Employers may feel they have a lot to gain by instilling an “always on” mentality. In the short term, this may be true. But hustle culture leads to burnout. Let’s be clear, “burn-out” is simply another way of saying things that sound less palatable, like exhaustion and anxiety which lead to clouded decision-making, lower overall job satisfaction, and higher turnover. Turnover is expensive. Poorly performing teams are expensive. Particularly in industries that are reliant on knowledge workers and innovation, hustle culture has long-term costs.
There has been great research over the last decade on the neuroscience of attention and performance. The human brain simply can’t function optimally without periods of rest. It can’t be creative without a chance to wander, free associate and be “off-task.”
Let’s now discuss Focus, the opposite of Frenzy. Can you please share one area of your personal or business life where you simplified things and then felt less frenzied and more fulfilled? Can you please explain?

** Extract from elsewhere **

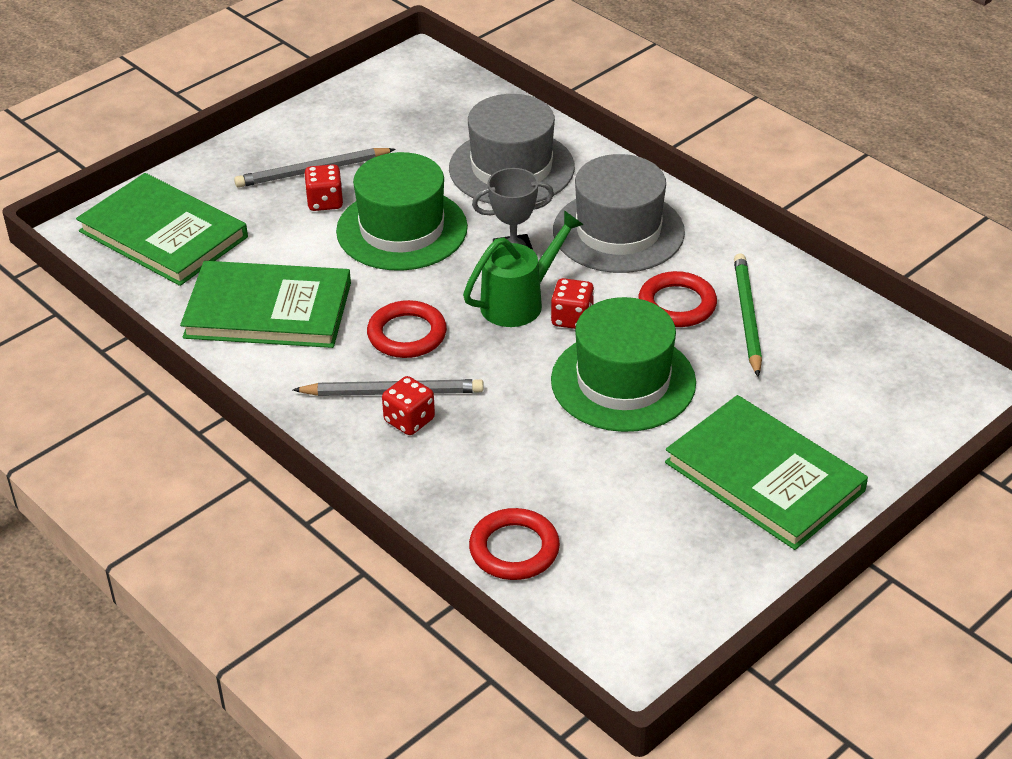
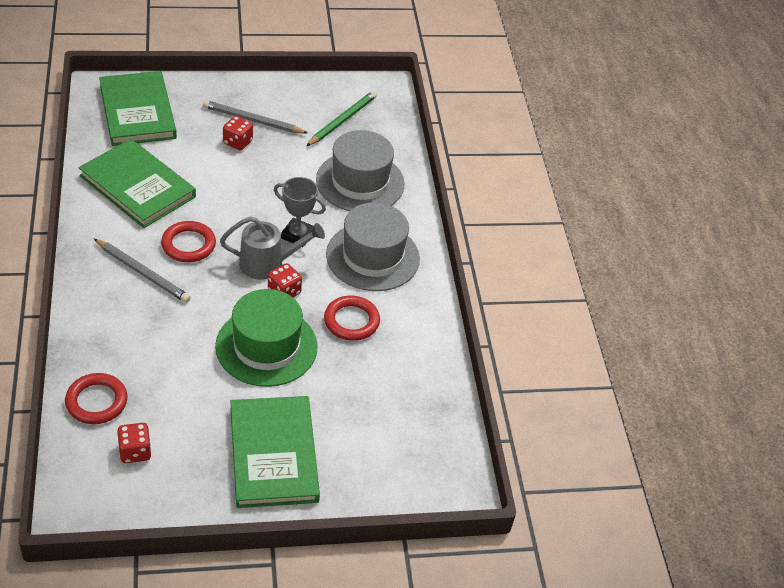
camera: 30 degrees right, 5 degrees up
(402, 229) = (258, 182): green hat -> none
(409, 420) = (132, 294): red dice -> red dice (135, 451)
(520, 302) = (268, 264): green watering can -> grey watering can
(746, 317) = (381, 354): green pencil -> green pencil (342, 120)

Again, there has been great research on the concept of flow and “deep work.” Achieving a state of flow requires a task that is meaningful to the person performing it and a large block of uninterrupted time to focus on it. To deliver substantive results in any field, whether you are drafting a strategic plan, designing new tech, programming, researching, or really anything, you need to be able to focus. Hustle Culture dictates that your first responsibility is to answer that email or text message within moments of it arriving in your inbox. That makes finding room in your day for deep work gets very difficult.

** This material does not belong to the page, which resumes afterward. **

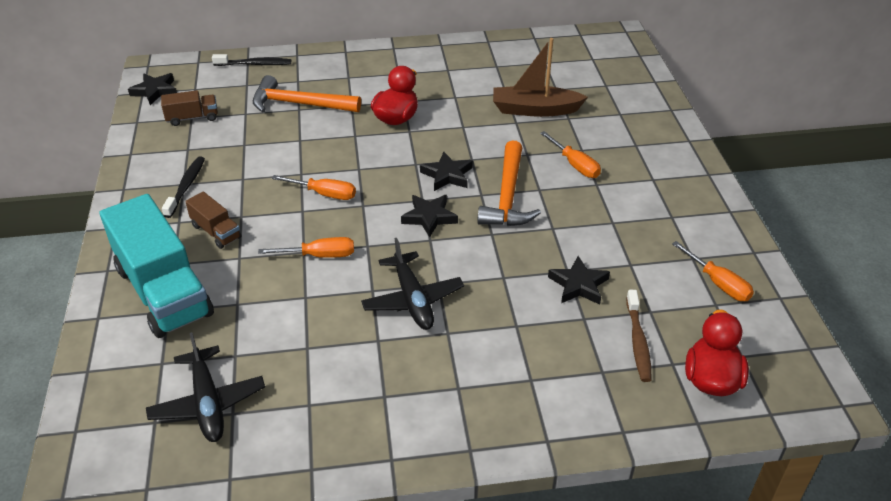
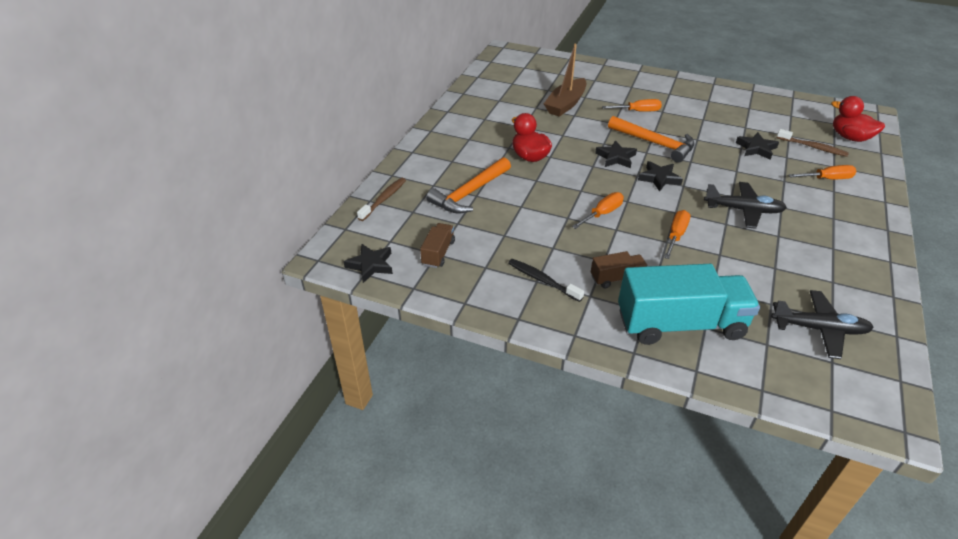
camera: 60 degrees left, 0 degrees up
(255, 64) = (384, 199): black toothbrush -> brown toothbrush
(718, 283) = (774, 108): orange screwdriver -> orange screwdriver (827, 179)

What life experiences have you adopted in your business or personal life that have left you more satisfied? Can you please explain?
- Morning yoga
- Unplugged weekends
- Prioritizing the most difficult tasks in my day when energy is the freshest.

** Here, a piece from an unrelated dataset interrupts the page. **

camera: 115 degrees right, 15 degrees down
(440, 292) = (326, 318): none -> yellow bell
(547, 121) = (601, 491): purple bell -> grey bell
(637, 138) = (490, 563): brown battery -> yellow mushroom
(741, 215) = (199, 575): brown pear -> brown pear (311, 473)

Okay, fantastic. Here is the main part of our interview. In your opinion, how can we break the addiction to being busy or trying to find the next big thing? How can people truly focus on tasks that make THE difference to their business and lives giving them satisfaction or life purpose alignment? Based on your experience and your area of expertise, can you please share “Five Ways To Move From Frenzy to Focused”?
- First and foremost, get your sense of self-worth from who you are, not what you do. The rest will fall into place. If you can’t swing that, here are some other tactics.
- Lead by example. Take time to go to the doctor when you are sick, show up for kids when they need you, and attend to life outside of work. As you do, make sure your team knows.
- Block time for yourself and your team. This is a time when slack, email, and texting are not responded to, and you can work without getting pulled off task. Ideally make it a designated time every week (Tues and Thurs 3–5, for example)
- Quit the “Stress Olympics.” Don’t show up for your team talking about how busy you are, how many meetings you have scheduled, or how full your inbox is. If you do, you inadvertently communicate expectations around “overwhelm” as a measure of commitment.
- Exercise. Walk, breathe, and take breaks. Your work product will be better for it and so will your long-term well-being.
How would you describe a work paradigm that is a viable alternative to Hustle Culture? What would it look like, and what would you call it?
We know what the paradigm needs to look like. The research is there. Engaged employees need purpose, the ability to develop mastery, and true autonomy. Create an environment that supports these things and call it whatever you like.
Do you have any favorite books, podcasts, or resources that have inspired you about working differently?
Sure. My favorite books around this topic right now are:
- The Attention Merchant — Tim Wu
- Stolen Focus — Johann Hari
- Flow — Mihaly Csikszentmihalyi
I am also really interested in the work of some ex-silcon valley innovators and the organization they have formed called the Center for Humane Technology (CHT) https://www.humanetech.com/solutions
This was very inspiring. Thank you so much for the time you spent on this. We wish you only continued success.